Lucie the tractor and the mulcher made short work of most of the thistles.  In a few of the thicker stands, some stalks remained and a few days later appeared to be still growing, but over 95% of the thistles appear dead.

It is a bit of an experiment.  I don’t know what residual seed bank is in the soil, and how many thistles I will need to manage in this way in the future – but it is nice to try to do it without spraying harsh chemicals on the ground.

I also found the mulcher an extremely effective tool for removing any loose wire on the ground. 😦  Thankfully I only had to stop a couple of times to remove wire from around the drum – and I know have at least one paddock free of loose wire!
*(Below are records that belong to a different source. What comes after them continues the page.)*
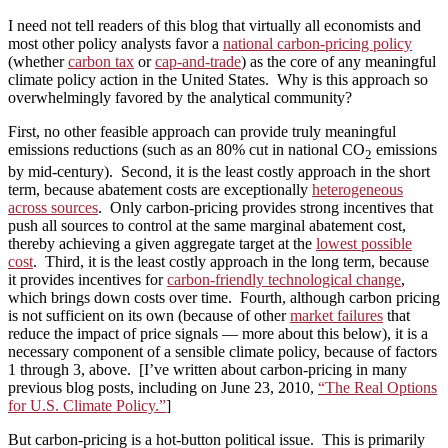
I need not tell readers of this blog that virtually all economists and
most other policy analysts favor a
national carbon‑pricing policy
(whether
carbon tax
or
cap-and-trade
) as the core of any meaningful
climate policy action in the United States. Why is this approach so
overwhelmingly favored by the analytical community?
First, no other feasible approach can provide truly meaningful
emissions reductions (such as an 80% cut in national CO
emissions
2
by mid-century). Second, it is the least costly approach in the short
term, because abatement costs are exceptionally
heterogeneous
across sources
. Only carbon-pricing provides strong incentives that
push all sources to control at the same marginal abatement cost,
thereby achieving a given aggregate target at the
lowest possible
cost
. Third, it is the least costly approach in the long term, because
it provides incentives for
carbon-friendly technological change
,
which brings down costs over time. Fourth, although carbon pricing
is not sufficient on its own (because of other
market failures
that
reduce the impact of price signals — more about this below), it is a
necessary component of a sensible climate policy, because of factors
1 through 3, above. [I’ve written about carbon-pricing in many
previous blog posts, including on June 23, 2010,
“The Real Options
for U.S. Climate Policy.”
]
But carbon-pricing is a hot-button political issue. This is primarily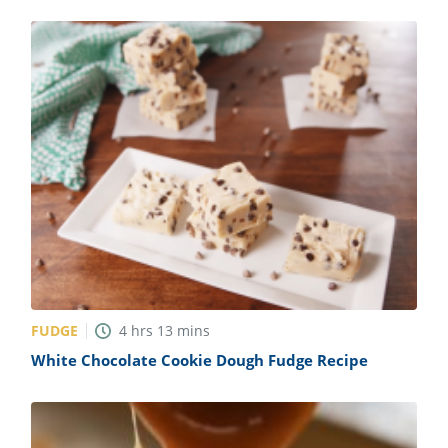
FUDGE
4
hrs
13
mins
White Chocolate Cookie Dough Fudge Recipe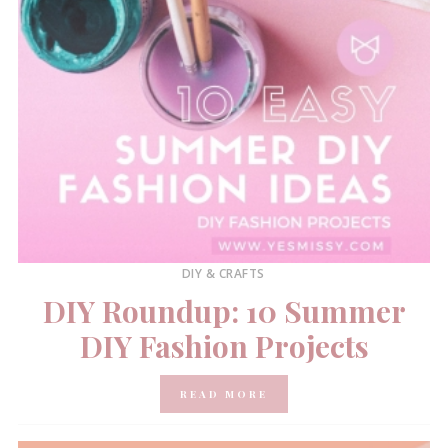
DIY & CRAFTS
DIY Roundup: 10 Summer
DIY Fashion Projects
READ MORE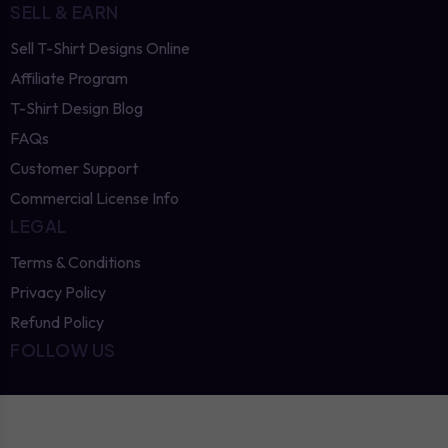
SELL & EARN
Sell T-Shirt Designs Online
Affiliate Program
T-Shirt Design Blog
FAQs
Customer Support
Commercial License Info
LEGAL
Terms & Conditions
Privacy Policy
Refund Policy
FOLLOW US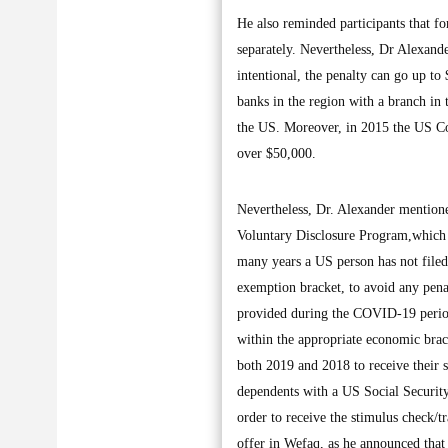
He also reminded participants that f
separately. Nevertheless, Dr Alexande
intentional, the penalty can go up t
banks in the region with a branch in t
the US. Moreover, in 2015 the US Con
over $50,000.
Nevertheless, Dr. Alexander mentione
Voluntary Disclosure Program,which 
many years a US person has not filed 
exemption bracket, to avoid any pena
provided during the COVID-19 period 
within the appropriate economic brack
both 2019 and 2018 to receive their 
dependents with a US Social Security
order to receive the stimulus check/t
offer in Wefaq, as he announced that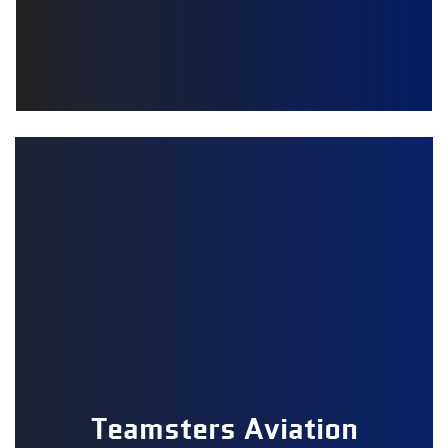
Teamsters Aviation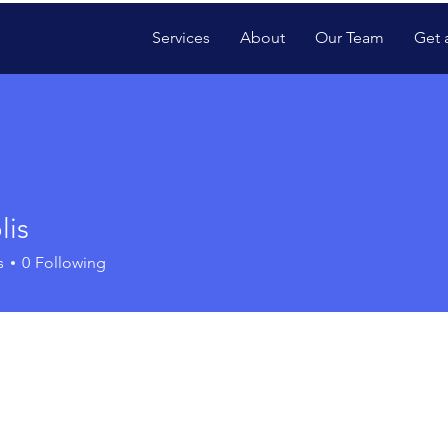
Services
About
Our Team
Get 
lis
s
0
Following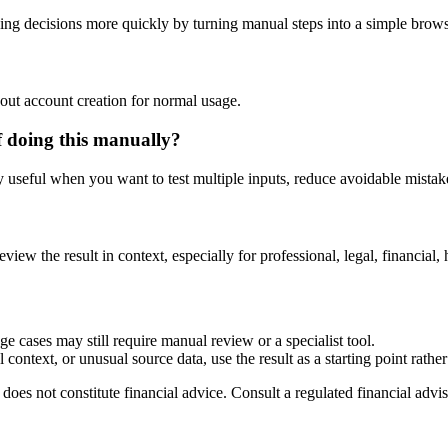
ng decisions more quickly by turning manual steps into a simple brow
out account creation for normal usage.
f doing this manually?
ly useful when you want to test multiple inputs, reduce avoidable mistake
?
eview the result in context, especially for professional, legal, financial, 
e cases may still require manual review or a specialist tool.
context, or unusual source data, use the result as a starting point rather 
does not constitute financial advice. Consult a regulated financial advis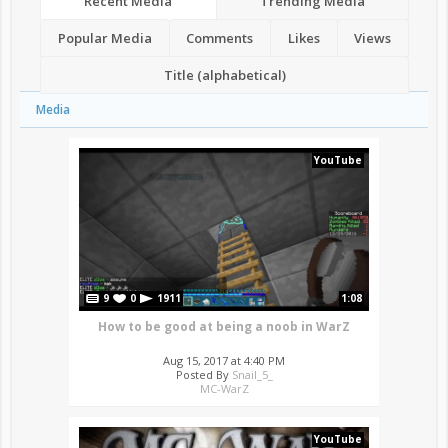
Recent Media
Trending Media
Popular Media
Comments
Likes
Views
Title (alphabetical)
Media
YouTube
9
0
1911
1:08
How to be good at being a noob in WarZ
Aug 15, 2017 at 4:40 PM
Posted By
Snail_5_
MC-WarZ
YouTube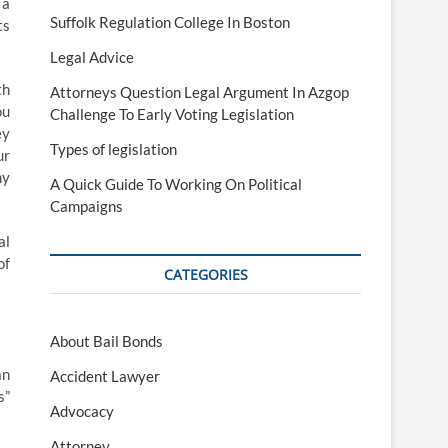
 a
Suffolk Regulation College In Boston
ts
Legal Advice
th
Attorneys Question Legal Argument In Azgop
ou
Challenge To Early Voting Legislation
ey
Types of legislation
ur
ny
A Quick Guide To Working On Political
Campaigns
al
of
CATEGORIES
About Bail Bonds
an
Accident Lawyer
s”
Advocacy
Attorney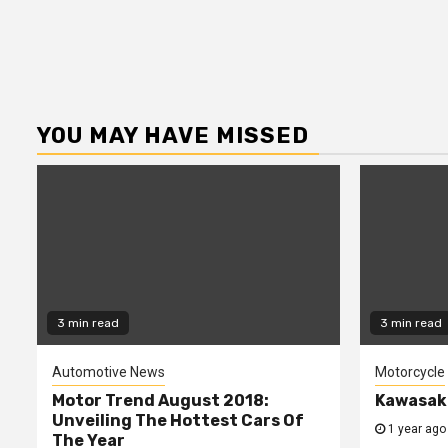
YOU MAY HAVE MISSED
3 min read
3 min read
Automotive News
Motorcycle
Motor Trend August 2018:
Kawasaki
Unveiling The Hottest Cars Of
1 year ago
The Year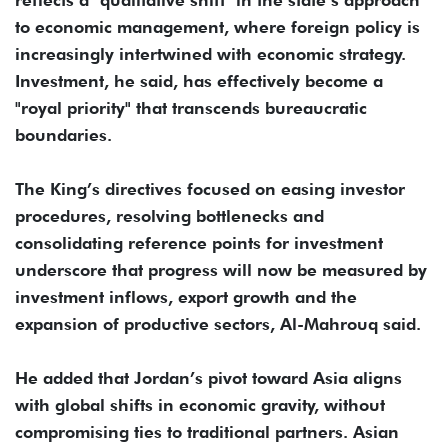
reflects a "qualitative shift" in the state’s approach
to economic management, where foreign policy is
increasingly intertwined with economic strategy.
Investment, he said, has effectively become a
"royal priority" that transcends bureaucratic
boundaries.
The King’s directives focused on easing investor
procedures, resolving bottlenecks and
consolidating reference points for investment
underscore that progress will now be measured by
investment inflows, export growth and the
expansion of productive sectors, Al-Mahrouq said.
He added that Jordan’s pivot toward Asia aligns
with global shifts in economic gravity, without
compromising ties to traditional partners. Asian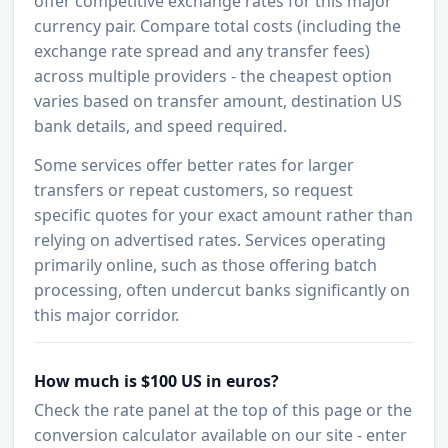
offer competitive exchange rates for this major
currency pair. Compare total costs (including the
exchange rate spread and any transfer fees)
across multiple providers - the cheapest option
varies based on transfer amount, destination US
bank details, and speed required.
Some services offer better rates for larger
transfers or repeat customers, so request
specific quotes for your exact amount rather than
relying on advertised rates. Services operating
primarily online, such as those offering batch
processing, often undercut banks significantly on
this major corridor.
How much is $100 US in euros?
Check the rate panel at the top of this page or the
conversion calculator available on our site - enter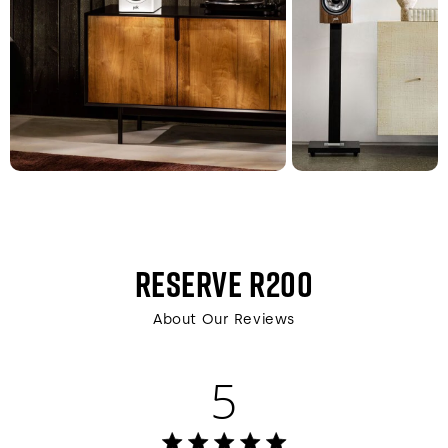
RESERVE R200
About Our Reviews
5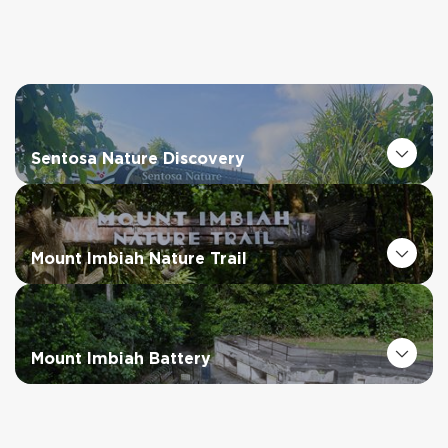
Sentosa Nature Discovery
Mount Imbiah Nature Trail
Mount Imbiah Battery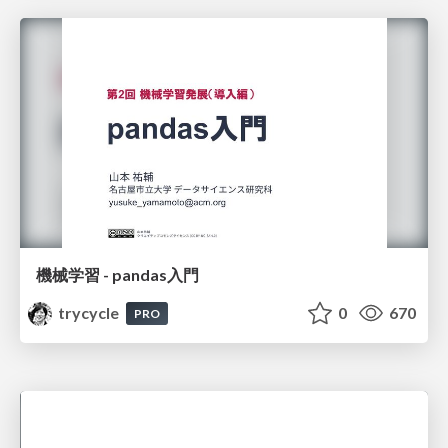
機械学習 - pandas入門
trycycle
0
670
PRO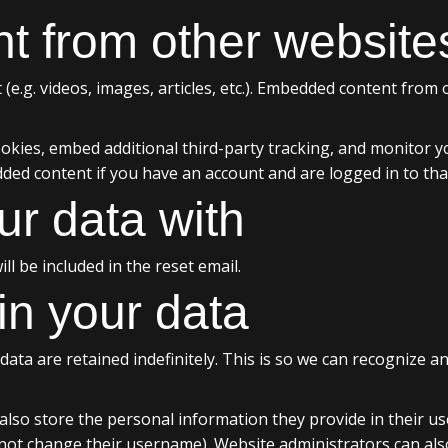
 from other website
 (e.g. videos, images, articles, etc.). Embedded content from
okies, embed additional third-party tracking, and monitor y
dded content if you have an account and are logged in to tha
r data with
ll be included in the reset email.
in your data
ata are retained indefinitely. This is so we can recognize
also store the personal information they provide in their user 
not change their username). Website administrators can also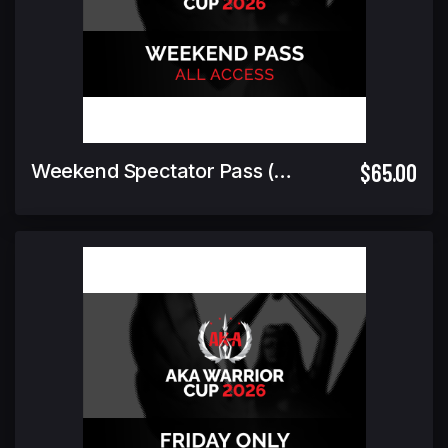
$65.00
Weekend Spectator Pass (Includes Warrior Cup Finals GA)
That job complete, it was time to get back to the important things of enjoying the summer holidays 🙂

2 thoughts on “Managing thistles on the new farm

  1. Hi Amber,
    I slashed this paddock a couple of times the first year. There are still thistles in it, but no where near as many. I can now try to chip most of them out in a few hours. I don’t think I will ever be free of this task – but it is good healthy exercise. If they ever invent an autonomous robot that can walk around my paddocks and chip out weeds, I’ll be first in line to buy one.
    After the drought broke, a lot of Paterson’s Curse came up in the paddock during spring, which I also slashed. As this dies off over summer, I have been keen to let the grass get growing to out-compete the Paterson Curse this time around. The rosettes that are coming up now are being eaten by something, which I take as a good sign.
    The main management of the paddock is now through rotational grazing. The cattle spend around two weeks on this paddock every six months or so – which seems to allow the grass plenty of time to recover and set seed. There is now a good amount of Barley Grass and Phalaris in this paddock.
    The paddock is looking a lot better now, and continues to improve.